Looking for Mr. Good Flush

Looking for Mr. Good Flush

by T. Lynn Ocean, author of SWEET HOME CAROLINA

I have a hang up about toilets.

I even have a recurring dream about a malfunctioning toilet.  The location ranges from a public restroom off I-95 to the Queen of England's powder room; but, in each case, the commode blows up or spits a stream of water with the force of a fully-charged fire hose.  Sometimes, it just overflows, carrying with it...well, you know.  Yucky stuff.

A friend told me to quit trying to analyze the meaning of the dreams.  After all, who wants to hear about a family of floating turds that escape over the rim of their porcelain prison as a toilet overflows yet again during my REM stage of sleep?

I think it may have all started when I was about six or seven.  I have a vague recollection of throwing a tantrum during a dinner party my mom was hosting for all the visiting big wigs from my dad's company.  I was upset because she served beef Wellington when I would have been perfectly happy with fried chicken.  Not only was my young palate craving chicken, but my sisters had convinced me that the stuff inside the beef pastry was made from the cow's brain and heart.  When dinner was served, the mere sight of the silver platter that (I imagined) held some poor cow's organs made me go ballistic.

Calmly, my mom excused herself from the table and hauled my teary-eyed red-faced convulsing self up the stairs to my room.  But not a person to let one of her children go hungry, she returned a few minutes later with a plate of food.  There was not a single piece of fried chicken on it.

To show my displeasure, I promptly shoveled every bit of it into the toilet, and I kept flushing and flushing until even the last floating pieces of pastry and errant string beans finally went down the vortex.  Then something odd happened.  The toilet belched and started throwing up.  I ran and hid in my bunk bed as Dad came bellowing up the stairs.  Apparently, water was leaking through the bathroom floor and had begun to drip steadily onto the basket of bread in the center of the dining room table.

== Set of tasks ==
#1 Answer these questions from the essay about toilets, one line each:
(a) What dish was served at the dinner party?
(b) What did the sisters say was inside the pastry?
(c) Where did the leaking water begin to drip?
#2 Carry on the essay about toilets from its last sentence, keeping its voice and first-person telling.

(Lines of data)
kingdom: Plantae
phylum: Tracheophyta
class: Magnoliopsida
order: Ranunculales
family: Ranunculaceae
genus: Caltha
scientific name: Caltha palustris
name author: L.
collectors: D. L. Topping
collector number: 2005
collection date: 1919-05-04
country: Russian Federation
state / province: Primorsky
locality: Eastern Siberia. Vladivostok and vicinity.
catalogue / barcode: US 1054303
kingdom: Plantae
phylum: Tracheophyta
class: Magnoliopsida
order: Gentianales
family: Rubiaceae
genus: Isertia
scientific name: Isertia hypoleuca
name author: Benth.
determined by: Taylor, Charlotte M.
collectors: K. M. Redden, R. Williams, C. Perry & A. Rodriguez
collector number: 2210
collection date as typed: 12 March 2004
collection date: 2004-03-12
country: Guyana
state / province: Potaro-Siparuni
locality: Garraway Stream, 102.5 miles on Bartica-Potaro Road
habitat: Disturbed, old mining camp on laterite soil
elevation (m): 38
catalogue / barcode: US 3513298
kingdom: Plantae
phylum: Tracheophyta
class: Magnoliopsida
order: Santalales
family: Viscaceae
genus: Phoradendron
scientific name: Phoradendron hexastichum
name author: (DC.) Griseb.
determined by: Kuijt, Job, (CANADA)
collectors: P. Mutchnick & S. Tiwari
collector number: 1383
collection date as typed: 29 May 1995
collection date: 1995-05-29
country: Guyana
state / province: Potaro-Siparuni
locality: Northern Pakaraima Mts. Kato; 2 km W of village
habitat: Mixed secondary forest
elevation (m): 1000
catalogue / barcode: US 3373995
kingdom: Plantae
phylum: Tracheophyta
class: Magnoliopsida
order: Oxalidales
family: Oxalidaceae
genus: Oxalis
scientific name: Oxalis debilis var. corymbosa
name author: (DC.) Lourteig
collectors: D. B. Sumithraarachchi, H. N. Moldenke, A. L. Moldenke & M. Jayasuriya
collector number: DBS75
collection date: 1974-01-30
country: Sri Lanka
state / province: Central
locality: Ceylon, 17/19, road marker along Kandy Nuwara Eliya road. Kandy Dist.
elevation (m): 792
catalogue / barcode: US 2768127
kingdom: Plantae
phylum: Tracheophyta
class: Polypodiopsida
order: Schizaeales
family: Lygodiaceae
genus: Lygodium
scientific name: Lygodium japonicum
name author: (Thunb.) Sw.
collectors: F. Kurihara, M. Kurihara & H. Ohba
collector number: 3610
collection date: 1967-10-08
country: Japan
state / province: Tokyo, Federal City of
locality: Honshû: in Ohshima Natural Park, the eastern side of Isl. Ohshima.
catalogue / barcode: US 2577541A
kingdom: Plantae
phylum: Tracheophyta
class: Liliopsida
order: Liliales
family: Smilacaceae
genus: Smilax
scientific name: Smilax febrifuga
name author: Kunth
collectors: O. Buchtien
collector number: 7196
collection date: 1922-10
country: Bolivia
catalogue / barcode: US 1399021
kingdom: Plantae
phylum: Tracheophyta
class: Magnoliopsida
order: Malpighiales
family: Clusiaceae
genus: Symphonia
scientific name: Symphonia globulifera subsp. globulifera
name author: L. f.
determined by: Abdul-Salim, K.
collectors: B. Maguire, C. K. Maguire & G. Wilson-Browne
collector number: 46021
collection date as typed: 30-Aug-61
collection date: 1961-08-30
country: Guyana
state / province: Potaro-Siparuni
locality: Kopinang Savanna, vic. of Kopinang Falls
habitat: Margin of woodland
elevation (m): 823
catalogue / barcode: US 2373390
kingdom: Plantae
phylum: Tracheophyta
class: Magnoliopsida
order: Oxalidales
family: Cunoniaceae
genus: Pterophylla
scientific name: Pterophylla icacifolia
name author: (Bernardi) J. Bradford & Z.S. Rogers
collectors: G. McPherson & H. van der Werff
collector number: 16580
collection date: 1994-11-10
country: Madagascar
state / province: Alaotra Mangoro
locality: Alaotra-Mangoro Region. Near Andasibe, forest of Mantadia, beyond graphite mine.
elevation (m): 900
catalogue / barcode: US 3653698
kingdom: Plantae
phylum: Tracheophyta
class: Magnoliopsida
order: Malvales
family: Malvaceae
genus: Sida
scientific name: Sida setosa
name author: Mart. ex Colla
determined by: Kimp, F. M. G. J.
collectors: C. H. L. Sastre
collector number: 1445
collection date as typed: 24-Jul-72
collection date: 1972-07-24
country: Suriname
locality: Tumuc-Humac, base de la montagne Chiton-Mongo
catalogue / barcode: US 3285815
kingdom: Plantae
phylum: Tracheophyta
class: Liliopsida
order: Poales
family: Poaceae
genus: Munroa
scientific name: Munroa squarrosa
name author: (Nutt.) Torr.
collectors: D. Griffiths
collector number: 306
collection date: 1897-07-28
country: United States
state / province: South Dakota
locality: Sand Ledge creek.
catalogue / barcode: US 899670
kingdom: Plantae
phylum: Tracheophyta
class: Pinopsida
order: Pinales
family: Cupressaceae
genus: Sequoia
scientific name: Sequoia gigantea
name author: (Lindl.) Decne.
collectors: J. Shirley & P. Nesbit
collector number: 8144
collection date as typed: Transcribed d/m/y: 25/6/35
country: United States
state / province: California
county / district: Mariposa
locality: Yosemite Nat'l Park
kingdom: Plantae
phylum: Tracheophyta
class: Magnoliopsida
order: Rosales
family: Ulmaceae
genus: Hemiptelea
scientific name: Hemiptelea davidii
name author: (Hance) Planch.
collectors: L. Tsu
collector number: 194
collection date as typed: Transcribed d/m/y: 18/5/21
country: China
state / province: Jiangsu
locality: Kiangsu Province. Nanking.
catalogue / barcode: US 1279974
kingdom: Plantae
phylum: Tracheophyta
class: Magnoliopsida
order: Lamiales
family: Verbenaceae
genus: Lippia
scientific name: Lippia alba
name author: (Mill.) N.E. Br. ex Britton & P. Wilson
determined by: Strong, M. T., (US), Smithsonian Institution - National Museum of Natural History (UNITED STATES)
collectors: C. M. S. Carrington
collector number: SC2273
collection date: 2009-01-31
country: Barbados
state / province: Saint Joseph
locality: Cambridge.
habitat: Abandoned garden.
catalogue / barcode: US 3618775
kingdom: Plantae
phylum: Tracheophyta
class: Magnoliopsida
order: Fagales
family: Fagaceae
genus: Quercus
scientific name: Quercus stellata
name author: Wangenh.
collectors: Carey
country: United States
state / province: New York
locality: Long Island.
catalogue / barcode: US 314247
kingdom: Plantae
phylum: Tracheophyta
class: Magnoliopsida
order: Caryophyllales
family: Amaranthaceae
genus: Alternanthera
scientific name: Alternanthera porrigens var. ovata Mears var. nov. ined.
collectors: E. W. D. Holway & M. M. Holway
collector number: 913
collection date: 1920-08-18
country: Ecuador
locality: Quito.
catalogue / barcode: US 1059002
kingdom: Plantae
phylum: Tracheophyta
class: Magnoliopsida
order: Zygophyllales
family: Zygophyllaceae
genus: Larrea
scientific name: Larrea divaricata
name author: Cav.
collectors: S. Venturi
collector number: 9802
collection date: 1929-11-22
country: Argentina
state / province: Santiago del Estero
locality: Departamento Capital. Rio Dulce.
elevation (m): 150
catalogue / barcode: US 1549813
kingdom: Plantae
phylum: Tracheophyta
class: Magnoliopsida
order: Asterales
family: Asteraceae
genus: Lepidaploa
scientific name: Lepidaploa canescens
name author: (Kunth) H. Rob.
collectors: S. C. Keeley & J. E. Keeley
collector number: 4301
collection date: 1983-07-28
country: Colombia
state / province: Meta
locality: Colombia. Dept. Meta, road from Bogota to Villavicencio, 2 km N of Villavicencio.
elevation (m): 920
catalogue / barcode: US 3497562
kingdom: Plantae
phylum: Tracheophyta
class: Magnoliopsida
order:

== Exercise responses ==
#1
(a) Beef Wellington.
(b) The cow's brain and heart.
(c) Onto the basket of bread in the center of the dining room table.

#2
I don't recall much after that, except my mom telling Dad he couldn't kill his youngest daughter while his boss was downstairs.  That, and the uncontrollable laughter of my sisters in near-hysterics.

I'm guessing that's when my issues with toilets began.  To this day, I'm leery of them, especially those I haven't met before.  I'm thinking about writing a book on the subject:  My World in Toilets.

In Japan, squatter toilets are common.  They're basically a hole in the ground.  You plant a foot on either side, grab the handholds, squat and go.  The first time I saw one, I wasn't sure whether to face forward or back my way in.  I tried to watch a local to see how she did it, but the old woman slammed the stall door on me.  (I never did find out which way you're supposed to squat; but, after much deliberation, I decided to face the wall.)

In Germany, high pressure flush toilets built into the wall are standard.  There's nothing but a bowl-shaped seat sticking out of the wall, above which is a push panel to flush the thing.  Now I'm no physicist, but it seems to me that, since there isn't anything directly beneath the bowl to support it, sitting on it might just rip it off the wall.  Were that to happen, water would most certainly shoot from somewhere and flood the room. 

I have to wonder about all the other toilets of the world, engineering marvels I've yet to experience.  Wouldn't it be fun to write a book about them?  I'd love to see more of Europe, Australia, and Africa, for starters.  See how cultures around the globe handle the subject.  Of course, I'd write off the travel expenses as research.  I might even bring my own toilet paper, as I've heard that some people, such as the French, don't use it.  At least that's what my sister said.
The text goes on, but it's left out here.